The Porvoo Common Statement (1996), agreed to by the Anglican churches of the British Isles and most of the Lutheran churches of Scandinavia and the Baltic, echoed the Munich (1982) and Finland (1988) statements of the Joint International Commission for Theological Dialogue between the Roman Catholic Church and the Orthodox Church[4] by stating that "the continuity signified in the consecration of a bishop to episcopal ministry cannot be divorced from the continuity of life and witness of the diocese to which he is called."[13]

Some Anglicans, in addition to other Protestants, held that apostolic succession "may also be understood as a continuity in doctrinal teaching from the time of the apostles to the present."[14] For example, the British Methodist Conference locates the "true continuity" with the Church of past ages in "the continuity of Christian experience, the fellowship in the gift of the one Spirit; in the continuity in the allegiance to one Lord, the continued proclamation of the message; the continued acceptance of the mission;..."[15]

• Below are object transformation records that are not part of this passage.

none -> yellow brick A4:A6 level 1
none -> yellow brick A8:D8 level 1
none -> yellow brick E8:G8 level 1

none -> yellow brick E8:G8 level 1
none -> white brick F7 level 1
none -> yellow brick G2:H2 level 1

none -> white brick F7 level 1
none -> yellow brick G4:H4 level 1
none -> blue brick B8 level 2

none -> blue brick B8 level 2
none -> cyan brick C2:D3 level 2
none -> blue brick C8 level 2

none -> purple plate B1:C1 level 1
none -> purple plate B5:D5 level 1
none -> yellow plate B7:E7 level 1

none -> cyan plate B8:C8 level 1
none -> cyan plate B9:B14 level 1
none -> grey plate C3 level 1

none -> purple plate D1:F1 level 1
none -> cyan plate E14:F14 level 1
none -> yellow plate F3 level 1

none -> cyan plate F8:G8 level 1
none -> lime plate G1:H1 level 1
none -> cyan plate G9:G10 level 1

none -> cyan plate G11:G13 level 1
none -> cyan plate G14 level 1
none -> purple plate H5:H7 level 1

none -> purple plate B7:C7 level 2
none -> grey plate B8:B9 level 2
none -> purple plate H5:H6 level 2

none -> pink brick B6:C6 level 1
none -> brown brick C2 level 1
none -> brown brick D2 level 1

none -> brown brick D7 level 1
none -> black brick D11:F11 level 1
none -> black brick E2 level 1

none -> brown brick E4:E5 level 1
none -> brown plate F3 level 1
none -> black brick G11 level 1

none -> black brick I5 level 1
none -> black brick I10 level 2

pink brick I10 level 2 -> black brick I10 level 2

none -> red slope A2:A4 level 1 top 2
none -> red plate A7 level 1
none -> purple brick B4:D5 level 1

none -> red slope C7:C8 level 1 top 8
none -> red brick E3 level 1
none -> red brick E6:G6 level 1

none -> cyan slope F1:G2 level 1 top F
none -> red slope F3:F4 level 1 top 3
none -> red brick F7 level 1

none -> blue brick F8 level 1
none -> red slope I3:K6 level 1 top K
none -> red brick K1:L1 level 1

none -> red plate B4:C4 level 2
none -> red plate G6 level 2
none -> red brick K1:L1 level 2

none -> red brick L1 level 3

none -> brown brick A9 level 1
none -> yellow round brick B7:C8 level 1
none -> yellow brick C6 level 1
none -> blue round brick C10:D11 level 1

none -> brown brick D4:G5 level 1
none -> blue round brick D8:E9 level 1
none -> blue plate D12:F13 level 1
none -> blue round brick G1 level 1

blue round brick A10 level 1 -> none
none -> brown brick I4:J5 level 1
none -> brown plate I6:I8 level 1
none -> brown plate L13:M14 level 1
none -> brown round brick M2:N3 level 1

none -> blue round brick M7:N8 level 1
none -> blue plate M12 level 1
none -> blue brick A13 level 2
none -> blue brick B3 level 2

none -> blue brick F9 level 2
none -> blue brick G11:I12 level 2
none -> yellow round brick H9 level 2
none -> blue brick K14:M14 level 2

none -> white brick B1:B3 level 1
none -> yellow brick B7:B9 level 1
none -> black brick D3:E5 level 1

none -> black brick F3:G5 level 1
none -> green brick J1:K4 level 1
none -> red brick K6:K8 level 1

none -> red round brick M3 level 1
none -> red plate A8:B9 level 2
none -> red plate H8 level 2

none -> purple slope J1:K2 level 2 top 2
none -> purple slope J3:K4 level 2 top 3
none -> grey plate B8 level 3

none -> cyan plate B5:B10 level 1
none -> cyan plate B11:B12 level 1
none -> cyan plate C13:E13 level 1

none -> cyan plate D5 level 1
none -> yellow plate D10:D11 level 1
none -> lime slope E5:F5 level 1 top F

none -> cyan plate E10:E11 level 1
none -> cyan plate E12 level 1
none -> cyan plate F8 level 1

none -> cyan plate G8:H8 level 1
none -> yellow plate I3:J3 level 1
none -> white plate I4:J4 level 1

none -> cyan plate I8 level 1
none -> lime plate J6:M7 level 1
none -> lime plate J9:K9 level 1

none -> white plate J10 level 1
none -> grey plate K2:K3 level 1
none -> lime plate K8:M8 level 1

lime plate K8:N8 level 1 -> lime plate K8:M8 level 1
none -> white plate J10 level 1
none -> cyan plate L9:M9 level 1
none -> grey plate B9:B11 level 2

The teaching of the Second Vatican Council on apostolic succession[16] has been summed up as follows:

Bishops have succeeded the apostles, not only because they come after them, but also because they have inherited apostolic power. ... "To fulfil this apostolic mission, Christ ... promised the Holy Spirit to the apostles...". [These were] "enriched by Christ the Lord with a special outpouring of the Holy Spirit ... This spiritual gift has been transmitted down to us by episcopal consecration".[17]